Working at OpenAI seems much more likely to boost capabilities than solo research and probably academia. Some of that is because they’re both less likely to do anything. But that’s because they face OOM less pressure to produce anything, which is an advantage in this case. LTFF is not a pressure- or fad-free zone, but they have nothing near the leverage of paying someone millions of dollars, or providing tens of hours each week surrounded by people who are also paid millions of dollars to believe they’re doing safe work.
I feel less certain about Anthropic. It doesn’t have any of terrible signs OpenAI did (like the repeated safety exoduses, the board coup, and clawbacks on employee equity), but we didn’t know about most of those a year ago.
If we’re talking about a generic skilled and concerned person, probably the most valuable thing they can do is support someone with good research vision. My impression is that these people are more abundant at Anthropic than OpenAI, especially after the latest exodus, but I could be wrong. This isn’t a crux for me for the 80k board[1] but it is a crux for how much good could be done in the role.
Some additional bits of my model:
I doubt OpenAI is going to tell a dedicated safetyist they’re off the safety team and on direct capabilities. But the distinction is not always obvious, and employees will be very motivated to not fight OpenAI on marginal cases.
You know those people who stand too close, so you back away, and then they move closer? Your choices in that situation are to steel yourself for an intense battle, accept the distance they want, or leave. Employers can easily pull that off at scale. They make the question become “am I sure this will never be helpful to safety?” rather than “what is the expected safety value of this research?”
Alternate frame: How many times will an entry level engineer get to say no before he’s fired?
I have a friend who worked at OAI. They’d done all the right soul searching and concluded they were doing good alignment work. Then they quit, and a few months later were aghast at concerns they’d previous dismissed. Once you are in the situation is is very hard to maintain accurate perceptions.
Something @Buck said made me realize I was conflating “produce useful theoretical safety work” with “improve the safety of OpenAI’s products.” I don’t think OpenAI will stop production for safety reasons[2], but they might fund theoretical work that is useful to others, or that is cheap to follow themselves (perhaps because it boosts capabilities as well...).
Thank you. My internal experience is that my concerns stem from around x-risk (and belatedly the wage theft). But OpenAI has enough signs of harm and enough signs of hiding harm that I’m fine shit talking as a side effect, where normally I’d try for something more cooperative and with lines of retreat.
I think the clawbacks are disqualifying on their own, even if they had no safety implications. They stole money from employees! That’s one of the top 5 signs you’re in a bad workplace. 80k doesn’t even mention this.
to ballpark quantify: I think there is <5% chance that OpenAI slows production by 20% or more, in order to reduce AIXR. And I believe frontier AI companies need to be prepared to slow by more than that.
IMO “this role is a safety role” isn’t that strong evidence of the role involving research aimed at catastrophic AI risk, but the rest of the description of a particular role probably does provide pretty strong evidence.

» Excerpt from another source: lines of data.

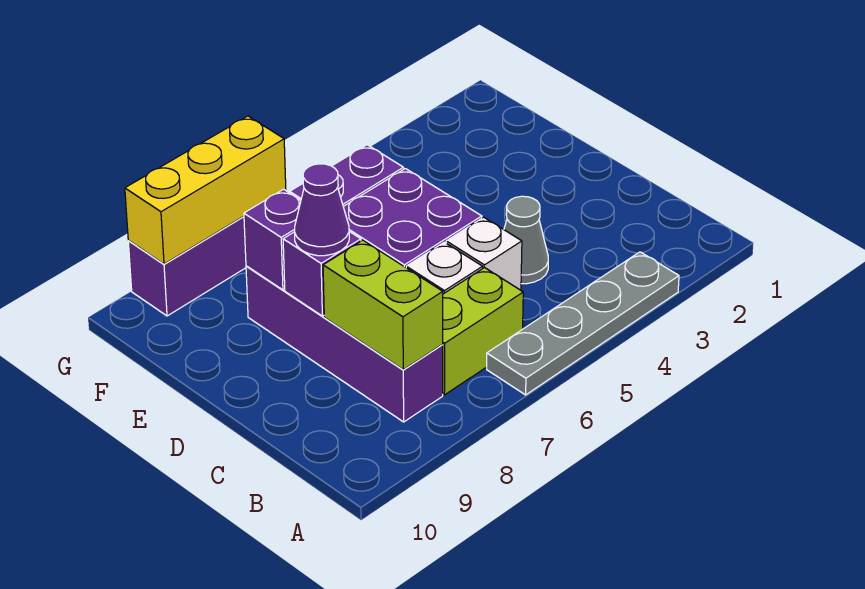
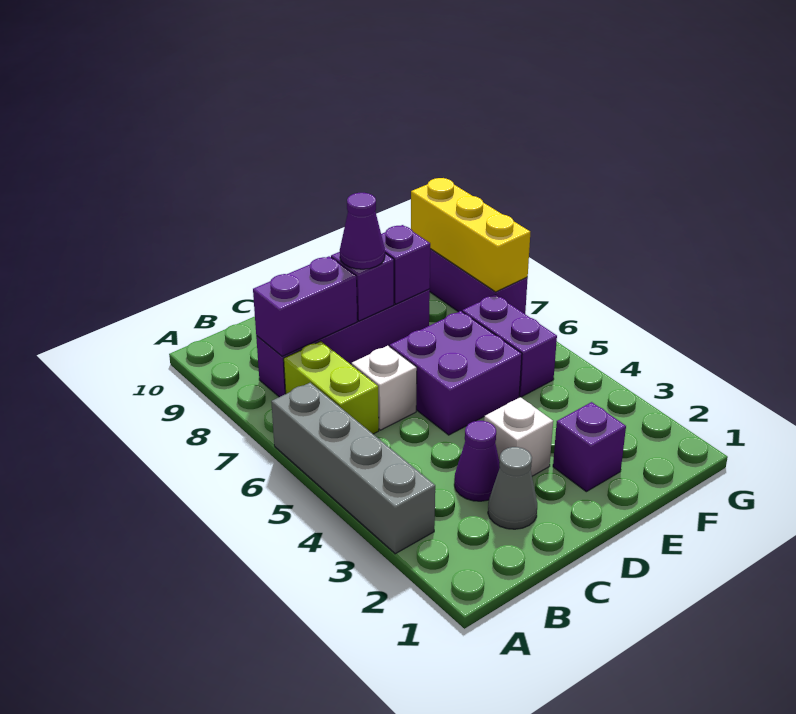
grey plate A3:A6 level 1 -> grey brick A3:A6 level 1
lime brick B8:C8 level 2 -> purple brick B8:C8 level 2
none -> purple cone C3 level 1
grey cone C4 level 1 -> grey cone C2 level 1
white brick C5 level 1 -> white brick D3 level 1
none -> purple brick E2 level 1

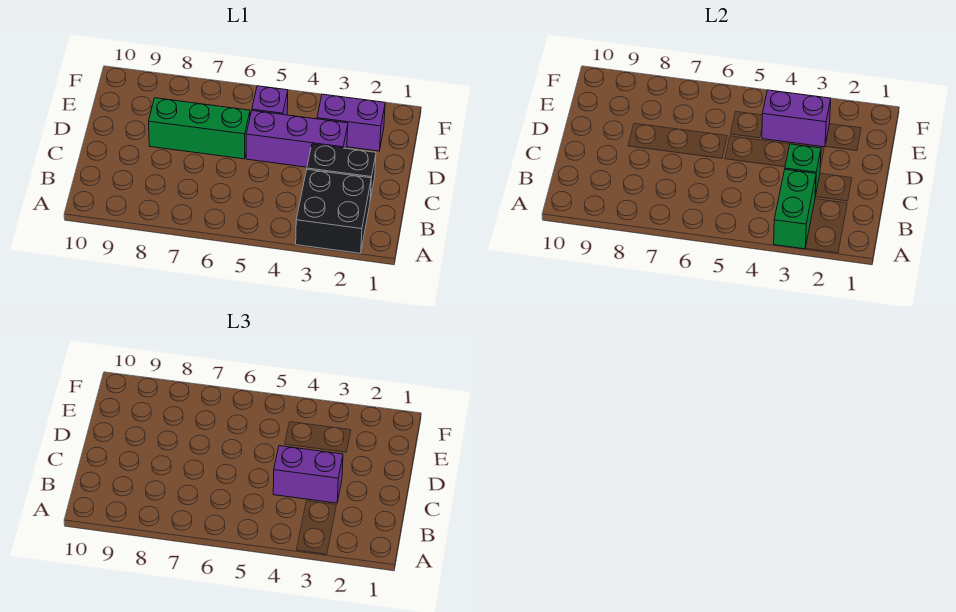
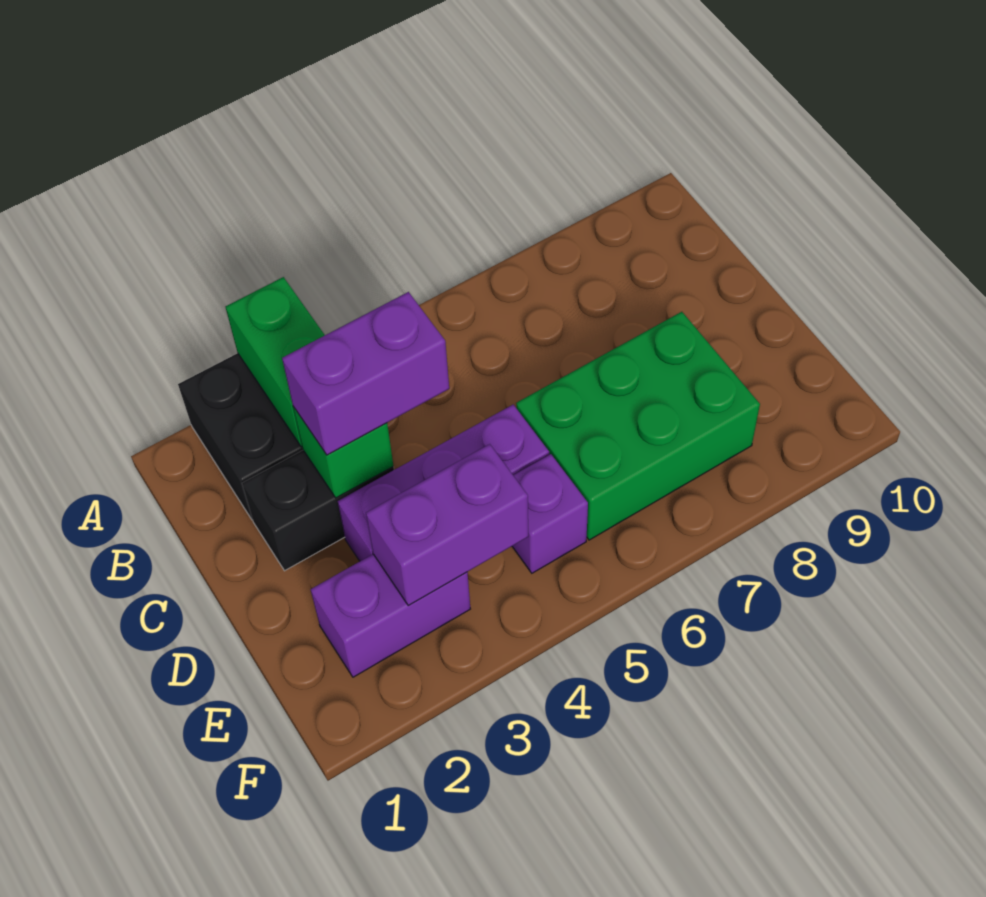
green brick D6:D8 level 1 -> green brick D6:E8 level 1

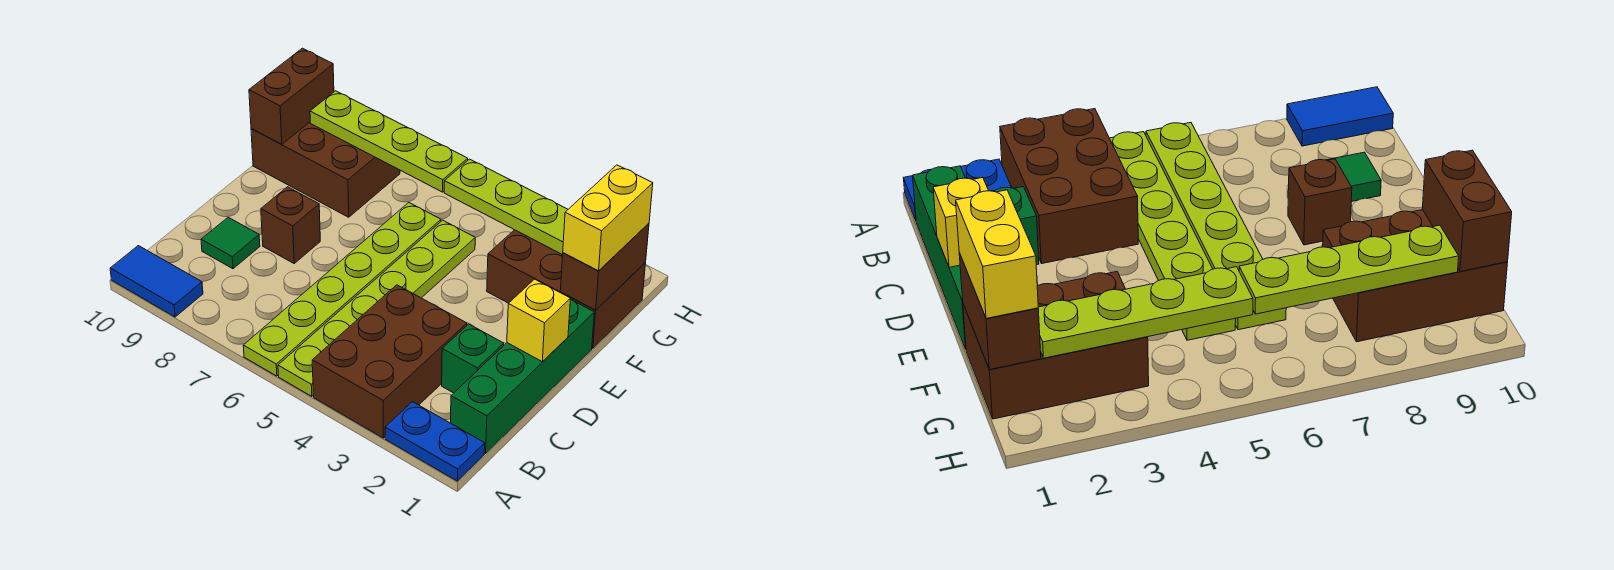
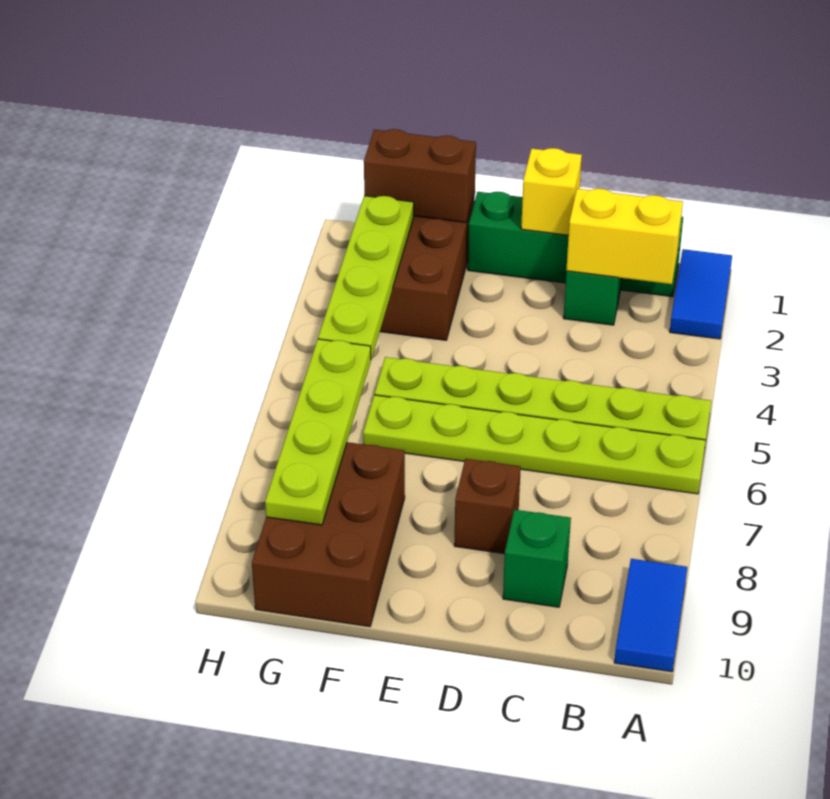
blue plate A1:A2 level 1 -> blue tile A1:A2 level 1
brown brick A3:C4 level 1 -> none
green tile C9 level 1 -> green brick C9 level 1
yellow brick F1:G1 level 3 -> yellow brick B2:C2 level 2
brown brick F10:G10 level 2 -> none

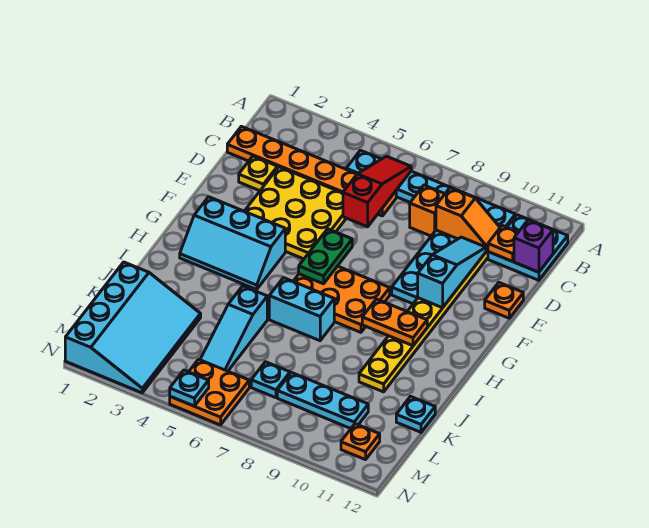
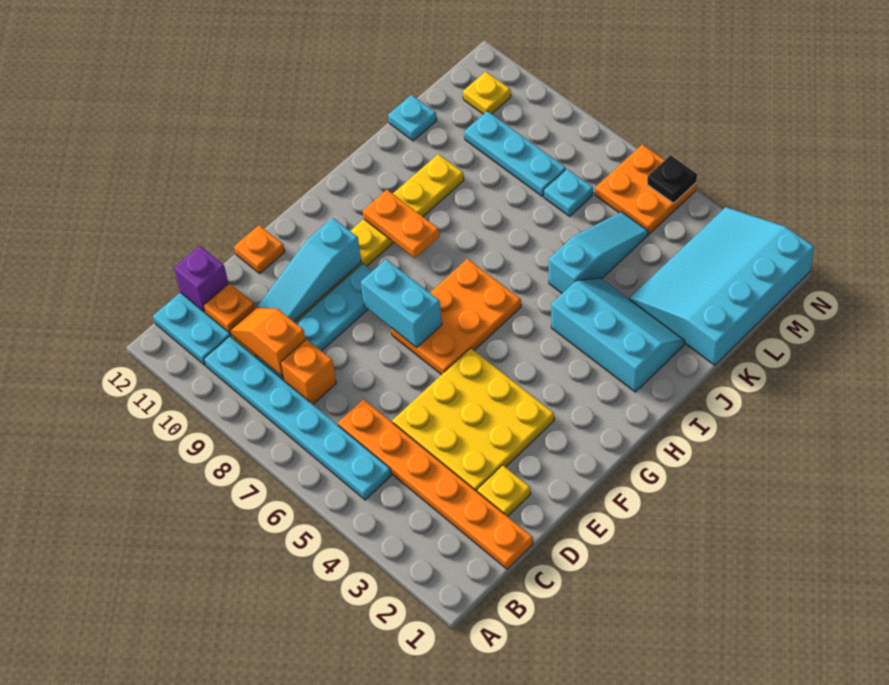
red slope B6:D6 level 2 top D -> none
green plate F6:G6 level 2 -> none
cyan slope G2:H4 level 1 top G -> cyan slope I2:J4 level 1 top I
orange plate G6:H8 level 1 -> orange plate F6:H7 level 1
cyan brick I6:I7 level 1 -> cyan brick F7:F8 level 2
orange plate M11 level 1 -> yellow plate M11 level 1
cyan plate N5 level 2 -> black plate N5 level 2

Hm. Can I request tabooing the phrase “genuine safety role” in favor of more detailed description of the work that’s done? There’s broad disagreement about which kinds of research are (or should count as) “AI safety”, and what’s required for that to succeed.
I suspect that would provide some value, but did you mean to respond to @Elizabeth?
I was just trying to use the term as a synonym for “actual safety role” as @Elizabeth used it in her original comment.
This part of your comment seems accurate to me, but I’m not a domain expert.